Microsoft has seen considerable adoption of their Machine Learning platform, but have identified some opportunities for the service. Matt Winkler, group program manager at Microsoft, explains:
We have hundreds of thousands of models that have been deployed and serve billions of requests. But, we have been doing this for a few years now and are starting to see some recurring patterns. Customers have told us they love the convenience. But have also told us they need greater control over compute and data with more options for model deployment. Customers also have very diverse needs for frameworks, but want the same capabilities for the management and deployment of those models.
New capabilities are expected to address these customer identified gaps by giving more control to customers over how their models are developed and deployed.
Image Source: https://myignite.microsoft.com/videos/55281
Azure ML Experimentation Service
The Azure ML Experimentation Service uses Git-based checkpointing and version control to manage project dependencies and training jobs, whether executed locally or in a scaled-up or scaled-out fashion. In addition, data scientists have the ability to choose their own framework, including TensorFlow, Microsoft CNTK or SparkML. They also can choose their preferred tool including Microsoft Code, Visual Studio, Jupyter or PyCharm. The service also captures service-side run metrics, output logs and models.

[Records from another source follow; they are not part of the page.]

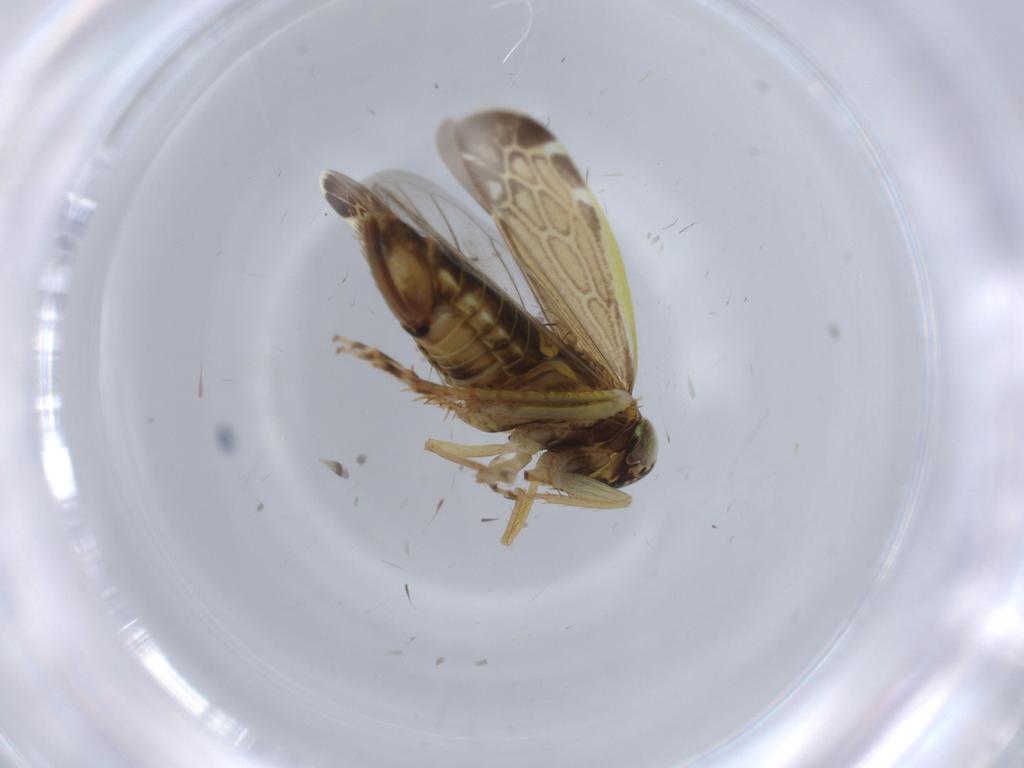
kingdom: Animalia
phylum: Arthropoda
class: Insecta
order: Hemiptera
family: Cicadellidae
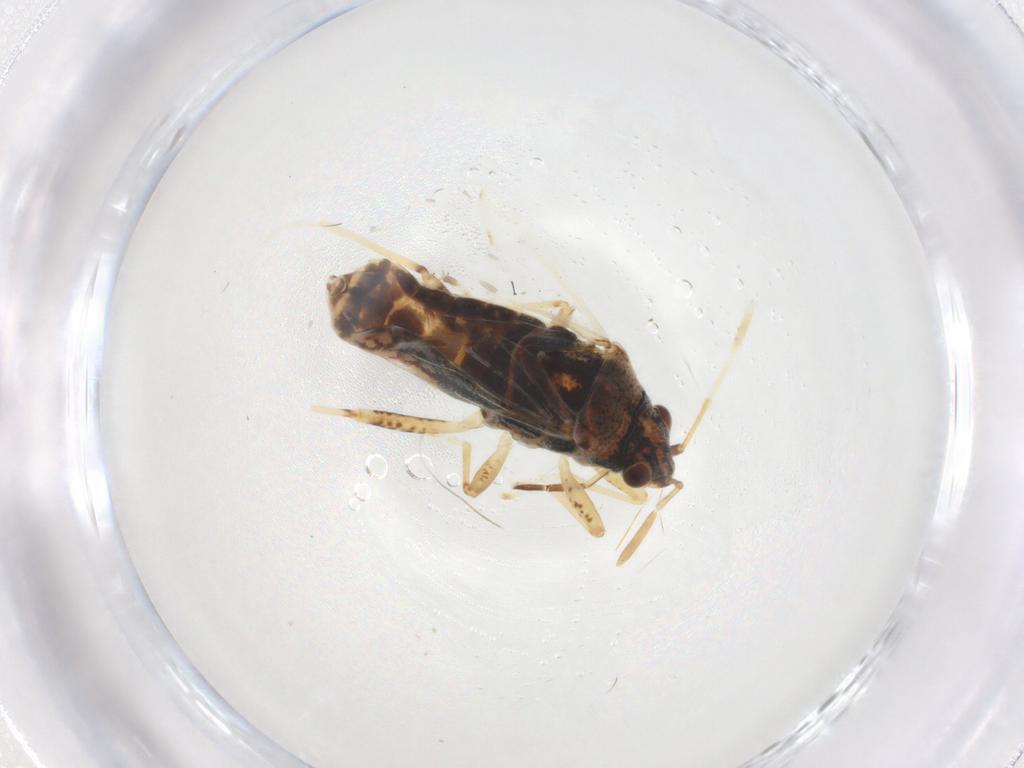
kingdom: Animalia
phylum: Arthropoda
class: Insecta
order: Hemiptera
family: Lygaeidae
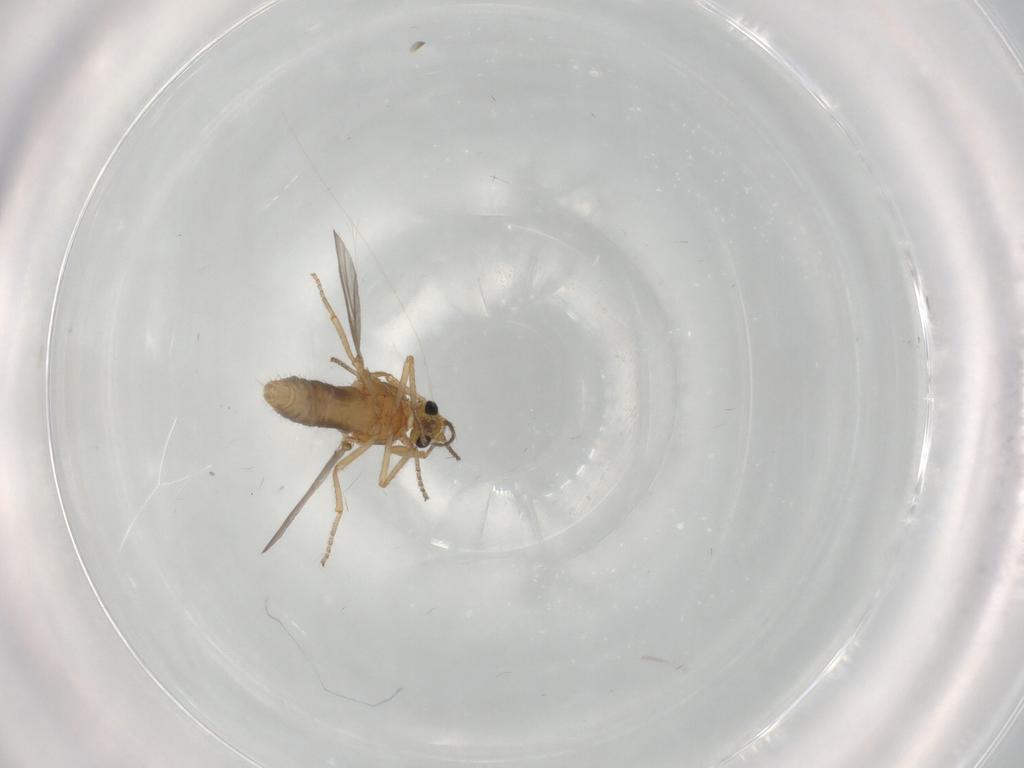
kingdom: Animalia
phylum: Arthropoda
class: Insecta
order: Diptera
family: Ceratopogonidae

Image Source: https://myignite.microsoft.com/videos/55281
Azure ML Model Management Service
The Model Management service provides customers with the control and flexibility of where and how they want to deploy their models. By utilizing Docker, customers have a lot of portability of deploying their models on-premises or in the cloud.
The deployment and management of models is achieved through HTTP endpoints. Application Insights can be used for monitoring and insight into the performance of the models. First class support for SparkML, Python, Cognitive Toolkit, TF, R is included and extensible to support other tools like Caffe and MXnet.
Image Source: https://myignite.microsoft.com/videos/55281
Azure ML Workbench
The Azure ML Workbench is a Windows and Mac OSX tool for AI development. It includes a full environment setup for Python and Jupyter and includes embedded notebooks. It also provides an extensive run history and an experiment comparison experience. Microsoft has also invested in data wrangling tools that simplify the experience of importing data into your data science experiments. This data wrangling capability includes sampling and understanding the data, then performs transformations on top of it. This is enabled through PROSE which is a data preparation by example technology.
Microsoft Cognitive Services
Microsoft also announced the update of their Cognitive Services platform, including the general availability of the Text Analytics Service. The Text Analytics service allows developers to perform sentiment analysis, detect key phrases, topics and language from text.